The U.S. Department of Education sent letters Monday to eight universities entangled in the massive college admissions bribery scandal that each will face a “preliminary investigation.”
Presidents at the University of Southern California, the University of California at Los Angeles, Stanford University, the University of San Diego, Yale University, Wake Forest University, Georgetown University and the University of Texas at Austin received the letters, Politico reported.
The scam allegedly involved cheating on the SAT and ACT college entry exams and bribing college athletic coaches. Authorities charged at least 50 people, including “Full House” star Lori Loughlin and “Desperate Housewives” actress Felicity Huffman.

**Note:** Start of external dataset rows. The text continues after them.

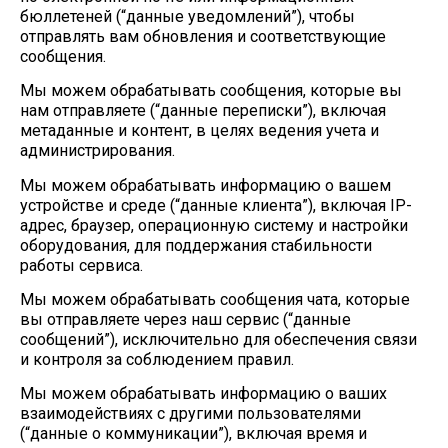
бюллетеней (“данные уведомлений”), чтобы
отправлять вам обновления и соответствующие
сообщения.
Мы можем обрабатывать сообщения, которые вы
нам отправляете (“данные переписки”), включая
метаданные и контент, в целях ведения учета и
администрирования.
Мы можем обрабатывать информацию о вашем
устройстве и среде (“данные клиента”), включая IP-
адрес, браузер, операционную систему и настройки
оборудования, для поддержания стабильности
работы сервиса.
Мы можем обрабатывать сообщения чата, которые
вы отправляете через наш сервис (“данные
сообщений”), исключительно для обеспечения связи
и контроля за соблюдением правил.
Мы можем обрабатывать информацию о ваших
взаимодействиях с другими пользователями
(“данные о коммуникации”), включая время и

The Education Department is examining whether the institutions violated rules “governing the Federal student financial aid programs” or other laws, according to Politico. Punishment could include stopping an institution from receiving federal student loans and Pell Grants, a form of financial aid for low-income students.
“The allegations made and evidence cited by the Department of Justice raise questions about whether your institution is fully meeting its obligations,” an Education Department official wrote, Politico reported. (RELATED: Yale Rescinds Admission Of One Student Allegedly Linked To College Bribery Scandal)
The scandal was first revealed on March 12. Federal officials accused William Rick Singer of cheating the college entrance exam system to help parents get their children into elite schools. Singer allegedly ran and used his purported charity Key Worldwide Foundation (KWF) in California to facilitate the bribes.
“Every student deserves to be considered on their individual merits when applying to college, and it’s disgraceful to see anyone breaking the law to give their children an advantage over others,” Education Secretary Betsy DeVos said on March 13, according to The Washington Post.
Twelve defendants allegedly involved in the scandal appeared in a Boston federal court Monday, USA Today reported. All defendants, including six former college athletic coaches and two test administrators, pleaded not guilty.